The kernel hardening can be a pain - and it doesn't just affect VBox running on Windows, it can also be seen on Linux with some of more paranoid (e.g. security focused) distro's. I haven't seen many issues with the Mac versio of VBox, except that on a major OS update (let's say from 10.11 to 10.12), but that's expected - and normally it's a reinstall - the virtual disk images are fine, and just update the extras...

VMWare is a great choice - Workstation or Player (or spin up an image in ESXi for those so inclined).

I used to be a big user of VMWare on all platforms, but have been moving away from them in the last year or so - for me, it does come down to money, as on Mac, all upgrades are a cost, and there is no 'free' option like VMWare Player for Windows. That, along with the news that EMC basically laid off all of the US based developers for the client solution - that was all moved to China about a year ago, just made it even easier to move away from VMWare on any desktop platform, at least in my opinion...

My main point about running the build environment in a VM is that once one has a working environment, the idea is to keep it stable and reproducible - which ensures consistency and if things break, it's less effort to debug.

So VMWare, Parallels, VirtualBox, KVM, Hyper-V, Xen - whatever works best for your platform is good enough...

As for 32/64 bit - AsusWRT builds under both - in the Wiki, last time I looked, there was info for both - basically if one is 64 bit, one has to add a couple of more packages (maybe just one?) - but the gist was that 32-bit was more than sufficient...

The Wiki could use some updating and cleanup...
 
Thank You for the fast responses, VMWare Player looks like the best way to go, I have to read more on this.

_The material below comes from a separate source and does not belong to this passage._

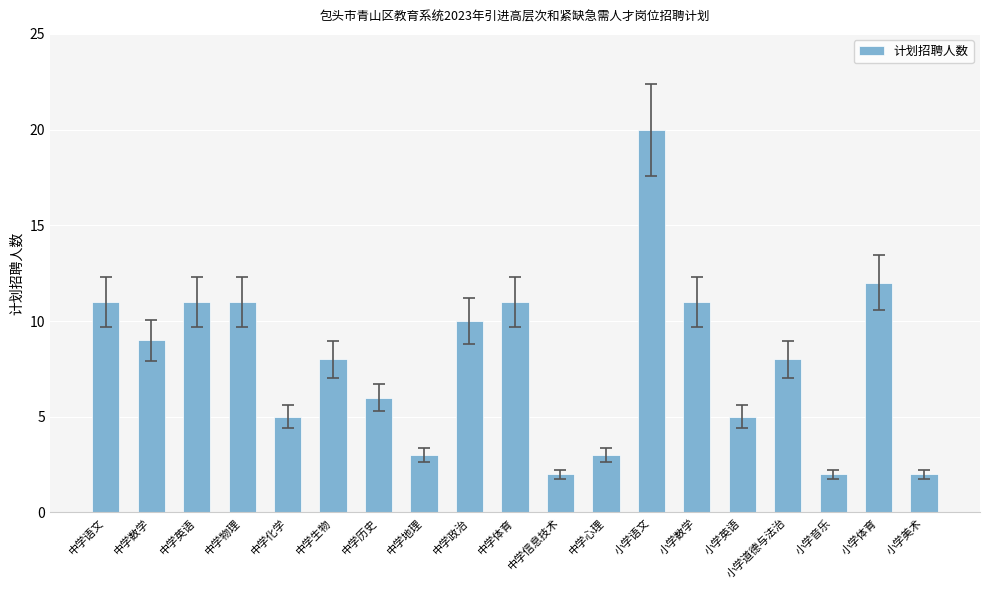

Reading left to right, transcribe all the data shown in this chart.

11	9	11	11	5	8	6	3	10	11	2	3	20	11	5	8	2	12	2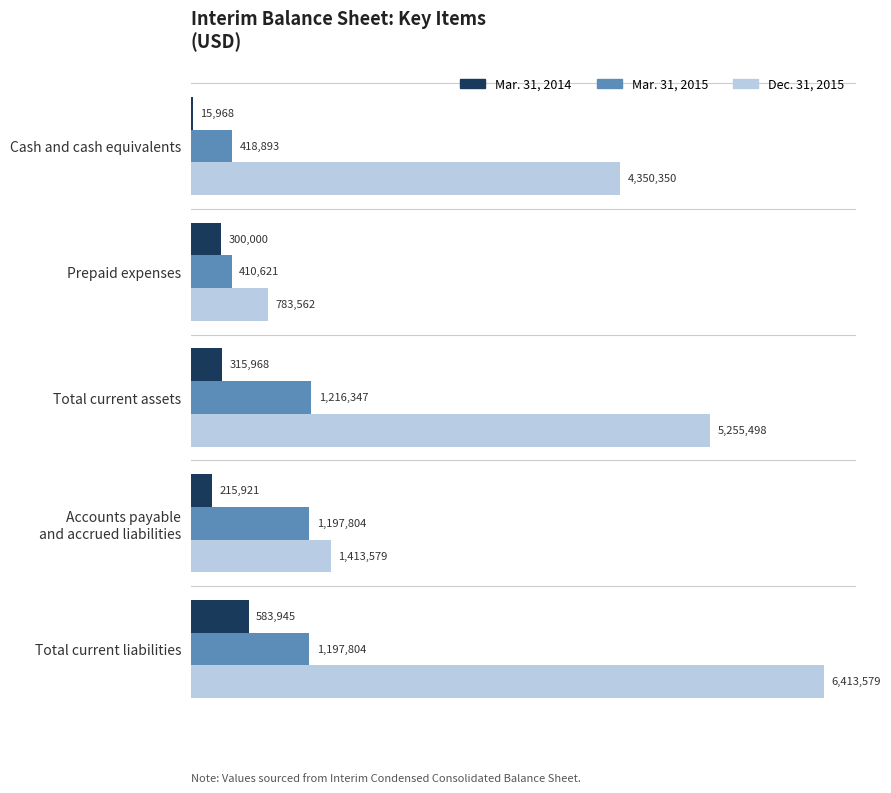

How many values in the Mar. 31, 2014 series are below 300000?

2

if you have more info on this I would appreciate it and links :)

Thank You,
 
Yes, thank you from me too. I did not notice the VMWare Player option when I looked into it. Their site appears to emphasize the Pro version in an attempt to get the revenue.
 
Yes, thank you from me too. I did not notice the VMWare Player option when I looked into it. Their site appears to emphasize the Pro version in an attempt to get the revenue.

Player is enough for many that just need a local VM. Just note with Player, that only one VM can run at a time, and can't connect to a VMWare ESX server, which, outside of creating snapshots, is probably the best benefit of going with Pro over Player.

Workstation Pro does have features that are fairly handy if working deep inside the VMWare ecosystem, which these days I'm not.
 
Just note with Player, that only one VM can run at a time

I regularly run two VMs at the same time in Player (a Windows and a Linux VM).